San Diego Market Trends

San Diego city scape 031819

San Diego Market Trends

RENTS RISING. Rents in San Diego county in general are rising, according to Zillow in their February report, released last week. San Diego Metro rents in February increased 0.4% from January and 4.3% from last February. Chula Vista, Oceanside, Escondido, and El Cajon rose similarly. Highest annual increases were Encinitas (5.3%, Ramona (5.1%), Lemon Grove (5.1%), National City (4.7%), and Valley Center (4.6%). Lowest were Coronado (-1.8%), Del Mar (0), Solana Beach (0.2% Bonsall (0.6%) and Borrego Springs (1%). The average of rents for San Diego Metro was $2,643. Rent asked by owners/property managers averaged $2,700. The national average rent is $1,472.

Rising rents make owning a home more attractive, as real estate values are dropping. Read below.

HOME VALUES DROPPING. Home values in San Diego county dropped 0.2% from January, 0.4% from the previous quarter, and rose only 2.1% year over year, according to the same Zillow report. The recovery from the large drop late last year is nonexistent. Zillow’s estimated change for home values in San Diego county is -0.2% over the next 12 months, which is far lower than their forecast several months ago. National estimate is +7.5% Current average value of homes for San Diego county is $590,500. National average is $226,300.
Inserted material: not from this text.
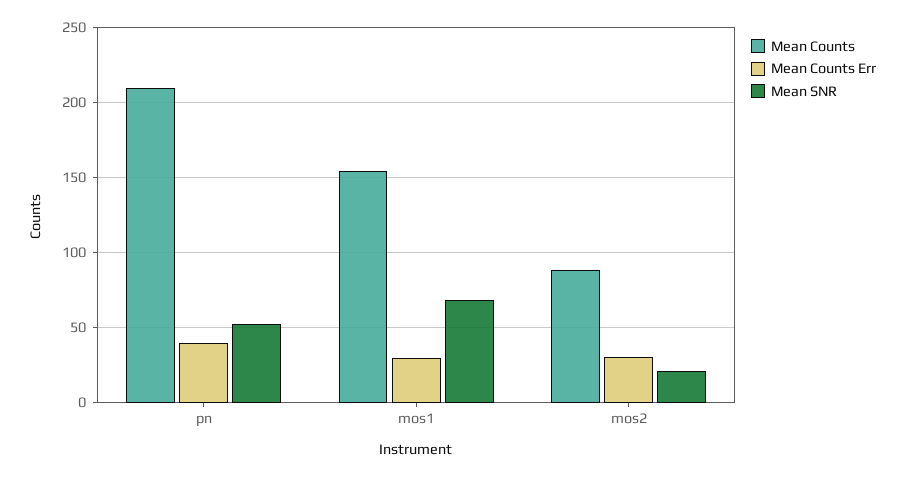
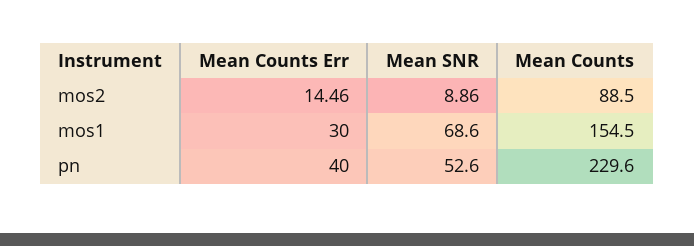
Mean Counts, pn: 210 -> 229.6
Mean Counts Err, mos2: 30 -> 14.46
Mean SNR, mos2: 20 -> 8.86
Flat home appreciation makes folks want to wait to buy. Risk of higher rates could change that. Read below.

RATES STAY LOW; COULD RISE. Mortgage rates remain at 14 month lows, according to Mortgage News Daily. However, the outlook for the rest of the year is murky at best. The collapse of the stock market late last year and the Fed stating they would take a “patient approach” helped lower the rates from the highest rates in 7 years in October/November. But future rates depend largely on economic data, fiscal policies, and the stock market, all of which are hard to predict. The worse they are, the better for lower rates. What the Fed says on Wednesday could give us a clue for the immediate future.

It’s going to be a bumpy road for rates this year. Improving economy, volatile stock market, China, Federal Reserve, inflation, Brexit, just to name a few. Buckle up, Buttercup!